To investigate whether quantitative diffusion metrics derived from diffusion tensor imaging (DTI) are associated with histological prognostic factors in breast cancer patients. This retrospective study was approved by the institutional review board, and informed consent was waived. Between 2016 and 2017, 251 consecutive women (mean age, 53.8 years) with breast cancer (230 invasive, 21 in situ) who underwent preoperative magnetic resonance (MR) imaging with DTI were identified. Diffusion gradients were applied in 20 directions (b values, 0 and 1,000 s/mm2).

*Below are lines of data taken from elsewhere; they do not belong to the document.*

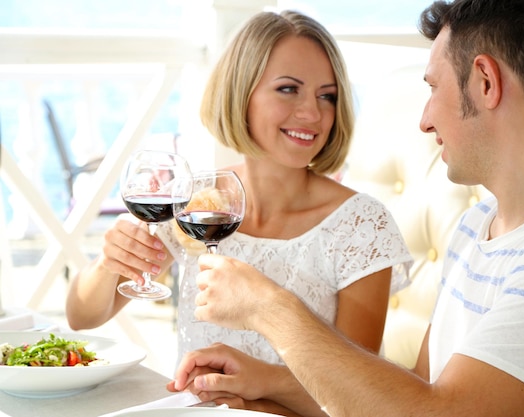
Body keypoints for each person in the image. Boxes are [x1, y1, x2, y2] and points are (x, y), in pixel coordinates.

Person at [169, 0, 524, 416]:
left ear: (486, 82)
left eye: (433, 88)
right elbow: (416, 390)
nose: (425, 119)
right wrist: (265, 381)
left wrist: (268, 308)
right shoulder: (478, 226)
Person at [65, 9, 413, 415]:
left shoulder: (361, 225)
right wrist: (109, 263)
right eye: (288, 89)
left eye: (327, 96)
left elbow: (359, 395)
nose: (312, 113)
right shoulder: (197, 202)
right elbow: (81, 316)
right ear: (239, 92)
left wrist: (259, 398)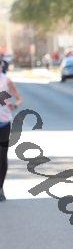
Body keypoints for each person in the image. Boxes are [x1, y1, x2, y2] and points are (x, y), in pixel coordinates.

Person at [0, 71, 23, 201]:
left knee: (2, 156)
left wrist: (15, 105)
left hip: (3, 123)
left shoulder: (6, 81)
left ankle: (0, 187)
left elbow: (19, 99)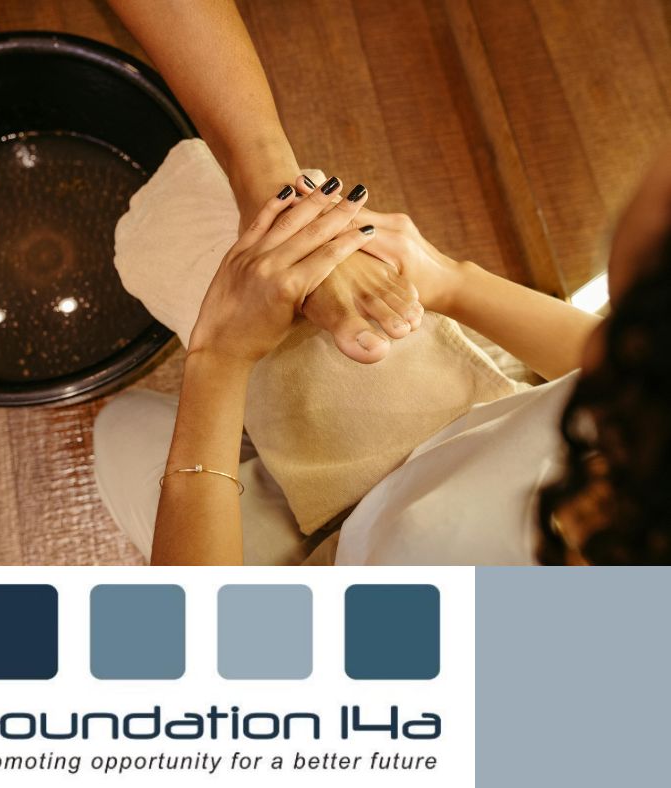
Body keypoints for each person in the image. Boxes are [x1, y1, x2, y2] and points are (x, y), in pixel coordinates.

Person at [93, 0, 671, 566]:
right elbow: (628, 367)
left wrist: (219, 357)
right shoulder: (638, 380)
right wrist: (449, 282)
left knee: (120, 435)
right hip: (460, 435)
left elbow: (203, 642)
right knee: (192, 216)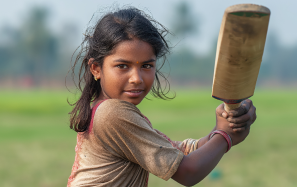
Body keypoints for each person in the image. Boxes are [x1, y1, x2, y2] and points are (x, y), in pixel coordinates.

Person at [67, 7, 256, 187]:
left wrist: (222, 129)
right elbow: (187, 172)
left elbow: (180, 153)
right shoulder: (112, 114)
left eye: (146, 66)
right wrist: (225, 136)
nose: (136, 78)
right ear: (96, 68)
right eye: (122, 66)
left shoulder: (107, 110)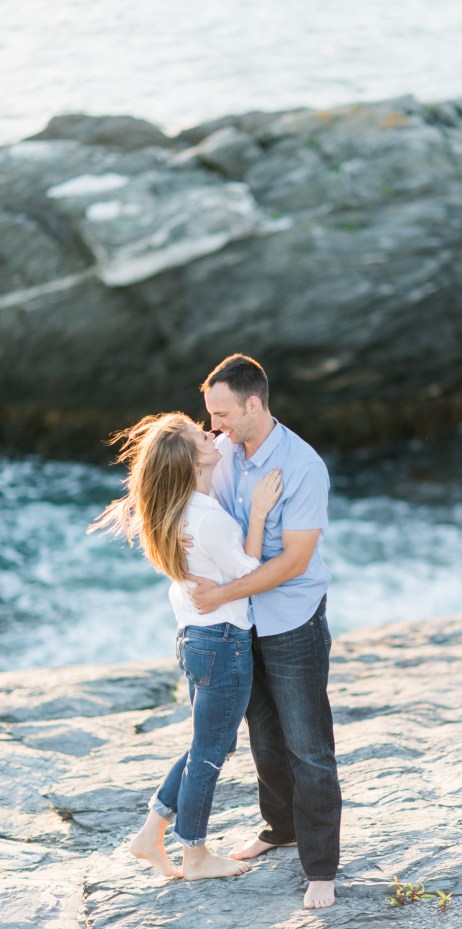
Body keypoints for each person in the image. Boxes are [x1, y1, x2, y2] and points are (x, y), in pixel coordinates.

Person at [88, 411, 282, 881]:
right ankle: (194, 854)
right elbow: (246, 572)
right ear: (193, 461)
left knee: (207, 744)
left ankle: (150, 834)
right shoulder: (207, 517)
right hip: (222, 641)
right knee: (211, 752)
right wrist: (258, 511)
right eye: (202, 435)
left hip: (195, 638)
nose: (211, 433)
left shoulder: (178, 508)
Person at [186, 354, 341, 910]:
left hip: (292, 618)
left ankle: (321, 866)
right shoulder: (220, 453)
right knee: (264, 736)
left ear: (253, 404)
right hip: (240, 624)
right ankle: (280, 828)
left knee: (308, 745)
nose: (214, 425)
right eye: (210, 414)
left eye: (222, 412)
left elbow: (296, 560)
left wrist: (221, 594)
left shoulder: (302, 466)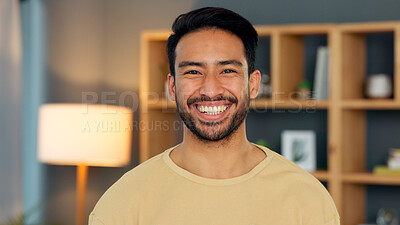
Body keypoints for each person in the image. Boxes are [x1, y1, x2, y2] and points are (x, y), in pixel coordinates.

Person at [89, 7, 340, 225]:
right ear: (172, 87)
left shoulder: (307, 198)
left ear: (253, 85)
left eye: (228, 70)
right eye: (193, 72)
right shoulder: (123, 202)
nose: (210, 90)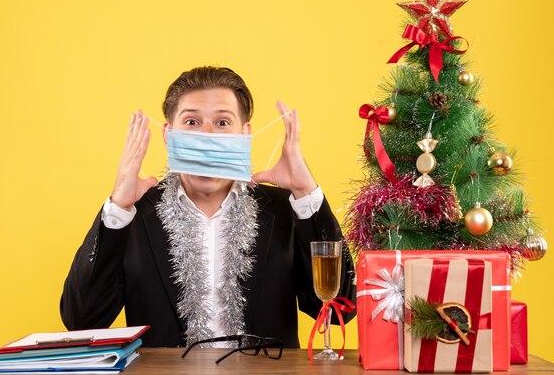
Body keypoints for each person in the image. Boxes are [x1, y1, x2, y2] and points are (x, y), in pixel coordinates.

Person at [60, 66, 355, 348]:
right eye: (191, 122)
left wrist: (306, 192)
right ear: (168, 133)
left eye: (223, 122)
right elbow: (82, 321)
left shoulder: (283, 211)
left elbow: (341, 307)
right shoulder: (132, 216)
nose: (207, 136)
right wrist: (119, 207)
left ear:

DTI metrics – mean diffusivity (MD) and fractional anisotropy (FA) – were measured for breast lesions and contralateral normal breast by two radiologists and were correlated with histological findings using the Mann-Whitney U-test and linear regression analysis. MD and FA were significantly lower for breast cancers than for normal fibroglandular tissues (1.03 ± 0.25×10−3 mm2/s vs. 1.60 ± 0.19×10−3 mm2/s, p < 0.001 and 0.29 ± 0.09 vs. 0.33 ± 0.06, p < 0.001, respectively). Significant differences were observed in MD between invasive cancer and ductal carcinoma in situ lesions (p < 0.001). Multivariate linear analysis showed that larger size (>2 cm) (p = 0.007), high histological grade (grade 3) (p = 0.045) and axillary node metastasis (p = 0.009) were significantly associated with lower MD in invasive breast cancer patients. Larger size (p < 0.001) and high histological grade (p = 0.025) were significantly associated with lower FA. DTI-derived diffusion metrics, such as MD and FA, are associated with histological prognostic factors in breast cancer patients. • MD was significantly lower for breast cancers than for normal breast tissues. • FA was significantly lower for breast cancers than for normal breast tissues. • Reduced DTI metrics were associated with poor prognostic factors of breast cancer. • DTI may provide valuable information concerning biological aggressiveness in breast cancer.